● **What is expected**: Rewrite these lines with every "发表于" changed to "posted on" and nothing else altered. Leave the pictures out of your answer.

● **Collected data**:
"""

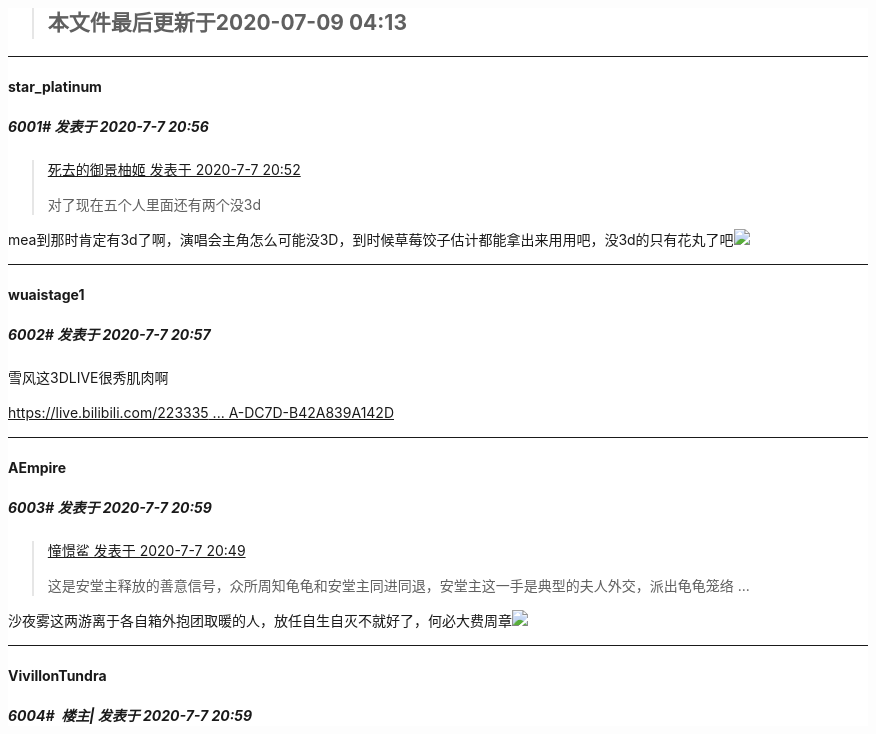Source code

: > ## **本文件最后更新于2020-07-09 04:13** 



-----

####  star_platinum  
##### 6001#       发表于 2020-7-7 20:56



<blockquote><a href="httphttps://bbs.saraba1st.com/2b/forum.php?mod=redirect&amp;goto=findpost&amp;pid=48108259&amp;ptid=1945741" target="_blank">死去的御景柚姬 发表于 2020-7-7 20:52</a>

对了现在五个人里面还有两个没3d</blockquote>
mea到那时肯定有3d了啊，演唱会主角怎么可能没3D，到时候草莓饺子估计都能拿出来用用吧，没3d的只有花丸了吧<img src="https://static.saraba1st.com/image/smiley/face2017/067.png" referrerpolicy="no-referrer">







-----

####  wuaistage1  
##### 6002#       发表于 2020-7-7 20:57




雪风这3DLIVE很秀肌肉啊

[https://live.bilibili.com/223335 ... A-DC7D-B42A839A142D](https://live.bilibili.com/22333522?session_id=3ED7D544-3DB0-6E6A-DC7D-B42A839A142D)







-----

####  AEmpire  
##### 6003#       发表于 2020-7-7 20:59



<blockquote><a href="httphttps://bbs.saraba1st.com/2b/forum.php?mod=redirect&amp;goto=findpost&amp;pid=48108224&amp;ptid=1945741" target="_blank">憧憬鲨 发表于 2020-7-7 20:49</a>

这是安堂主释放的善意信号，众所周知龟龟和安堂主同进同退，安堂主这一手是典型的夫人外交，派出龟龟笼络 ...</blockquote>
沙夜雾这两游离于各自箱外抱团取暖的人，放任自生自灭不就好了，何必大费周章<img src="https://static.saraba1st.com/image/smiley/face2017/067.png" referrerpolicy="no-referrer">







-----

####  VivillonTundra  
##### 6004#         楼主| 发表于 2020-7-7 20:59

"""

● **Answer for the task**:
Source code

: > ## **本文件最后更新于2020-07-09 04:13** 



-----

####  star_platinum  
##### 6001#       posted on 2020-7-7 20:56



<blockquote><a href="httphttps://bbs.saraba1st.com/2b/forum.php?mod=redirect&amp;goto=findpost&amp;pid=48108259&amp;ptid=1945741" target="_blank">死去的御景柚姬 posted on 2020-7-7 20:52</a>

对了现在五个人里面还有两个没3d</blockquote>
mea到那时肯定有3d了啊，演唱会主角怎么可能没3D，到时候草莓饺子估计都能拿出来用用吧，没3d的只有花丸了吧<img src="https://static.saraba1st.com/image/smiley/face2017/067.png" referrerpolicy="no-referrer">







-----

####  wuaistage1  
##### 6002#       posted on 2020-7-7 20:57




雪风这3DLIVE很秀肌肉啊

[https://live.bilibili.com/223335 ... A-DC7D-B42A839A142D](https://live.bilibili.com/22333522?session_id=3ED7D544-3DB0-6E6A-DC7D-B42A839A142D)







-----

####  AEmpire  
##### 6003#       posted on 2020-7-7 20:59



<blockquote><a href="httphttps://bbs.saraba1st.com/2b/forum.php?mod=redirect&amp;goto=findpost&amp;pid=48108224&amp;ptid=1945741" target="_blank">憧憬鲨 posted on 2020-7-7 20:49</a>

这是安堂主释放的善意信号，众所周知龟龟和安堂主同进同退，安堂主这一手是典型的夫人外交，派出龟龟笼络 ...</blockquote>
沙夜雾这两游离于各自箱外抱团取暖的人，放任自生自灭不就好了，何必大费周章<img src="https://static.saraba1st.com/image/smiley/face2017/067.png" referrerpolicy="no-referrer">







-----

####  VivillonTundra  
##### 6004#         楼主| posted on 2020-7-7 20:59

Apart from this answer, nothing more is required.